WORK REQUIRED »
In the entries below, the lines from the one with "Rendered at 1241 by 1754 pixels." through the one with "text [150, 150, 1090, 302]" are to be copied exactly; both ends count.

LISTED ENTRIES »
--

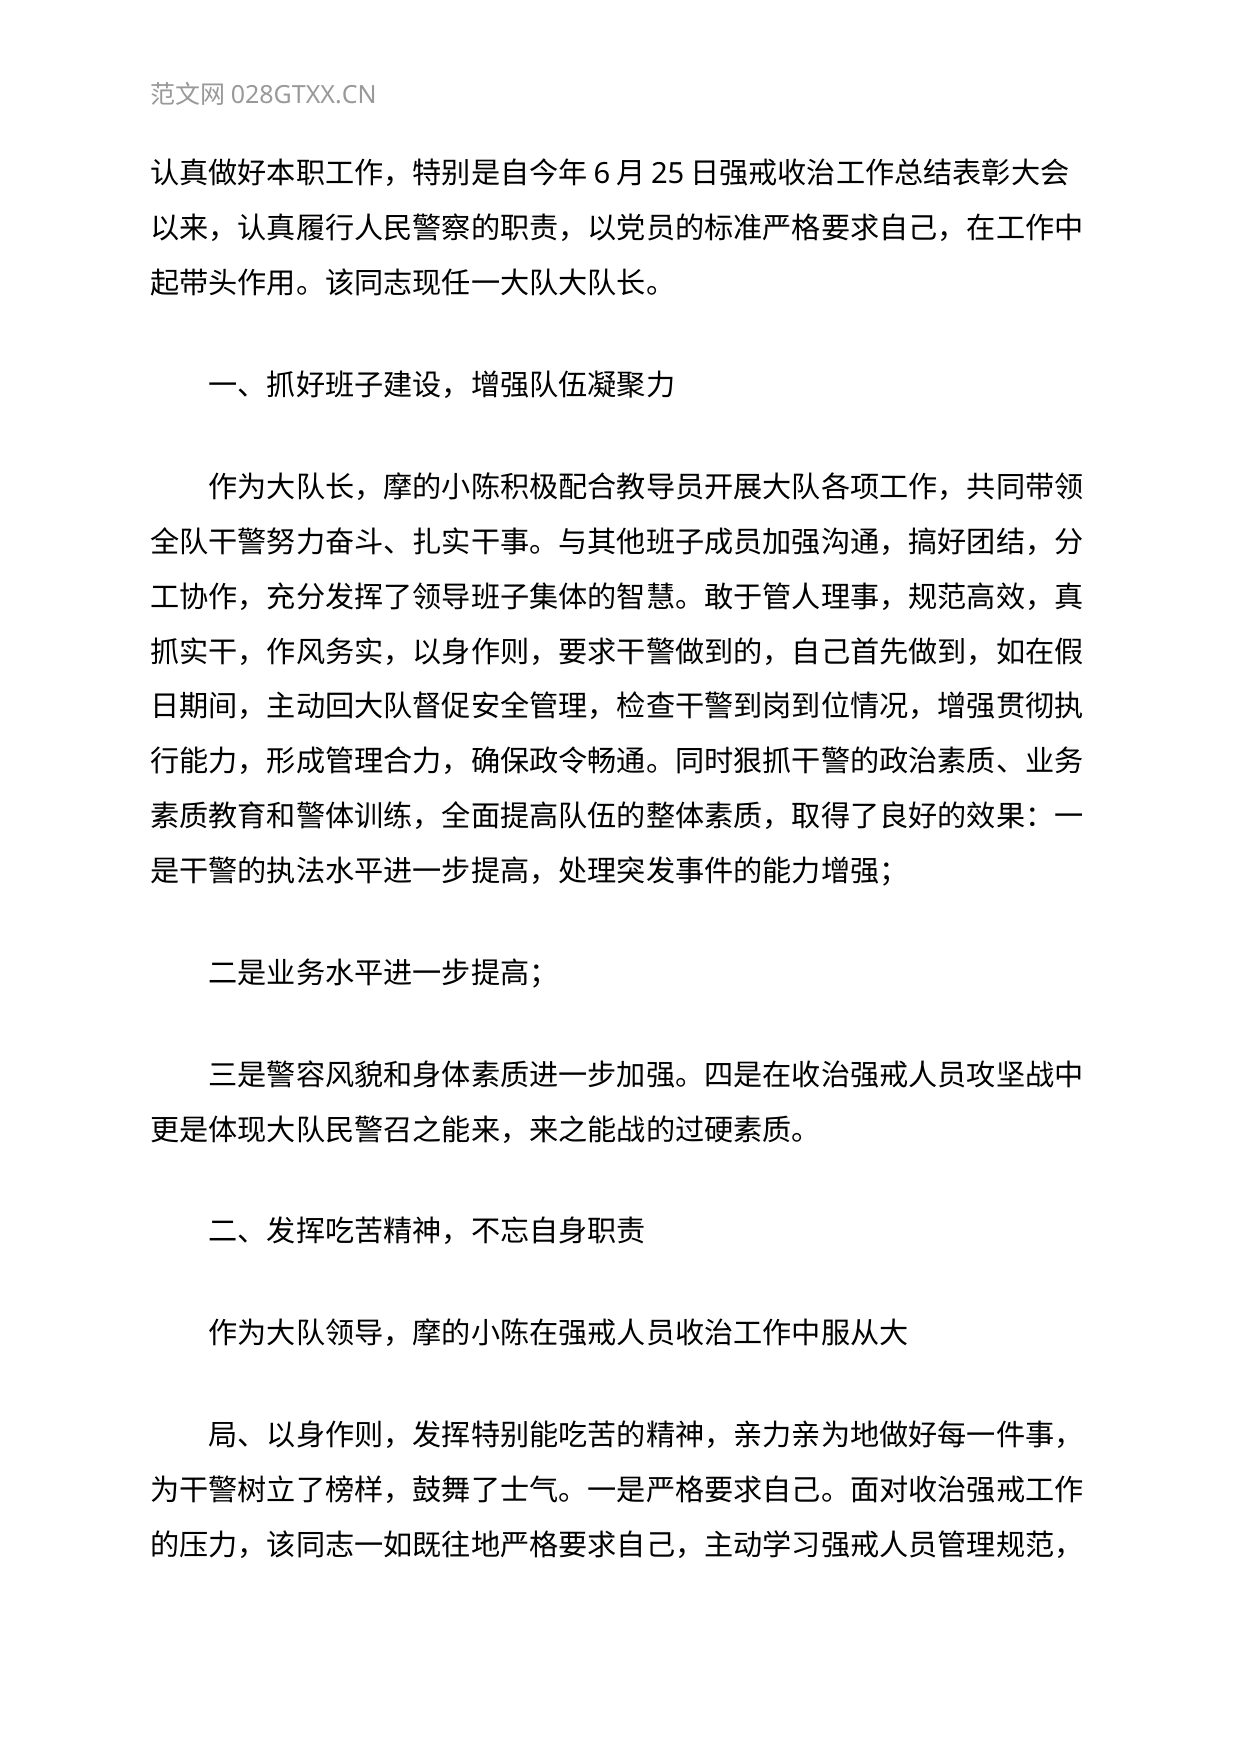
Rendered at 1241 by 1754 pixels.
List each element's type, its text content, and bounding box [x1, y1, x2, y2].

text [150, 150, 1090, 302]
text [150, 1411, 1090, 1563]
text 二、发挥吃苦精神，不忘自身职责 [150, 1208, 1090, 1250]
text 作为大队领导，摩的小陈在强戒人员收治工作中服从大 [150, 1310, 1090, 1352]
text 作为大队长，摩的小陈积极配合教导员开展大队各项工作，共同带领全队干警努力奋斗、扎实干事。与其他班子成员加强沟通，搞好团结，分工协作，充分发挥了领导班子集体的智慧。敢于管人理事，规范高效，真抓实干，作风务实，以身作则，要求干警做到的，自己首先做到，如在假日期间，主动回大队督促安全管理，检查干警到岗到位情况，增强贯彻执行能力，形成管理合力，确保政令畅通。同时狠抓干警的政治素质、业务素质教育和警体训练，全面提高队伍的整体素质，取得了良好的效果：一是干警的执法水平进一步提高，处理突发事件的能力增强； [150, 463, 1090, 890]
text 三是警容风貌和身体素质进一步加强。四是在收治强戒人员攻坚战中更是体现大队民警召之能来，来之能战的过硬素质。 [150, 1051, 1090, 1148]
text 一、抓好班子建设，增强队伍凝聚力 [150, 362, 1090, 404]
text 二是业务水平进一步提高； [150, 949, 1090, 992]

--

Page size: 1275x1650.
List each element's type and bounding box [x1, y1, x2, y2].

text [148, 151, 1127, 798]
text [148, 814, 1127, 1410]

--

RESULT »
Rendered at 1241 by 1754 pixels.
List each element's type, its text content, and bounding box [x1, y1, x2, y2].

text [150, 150, 1090, 302]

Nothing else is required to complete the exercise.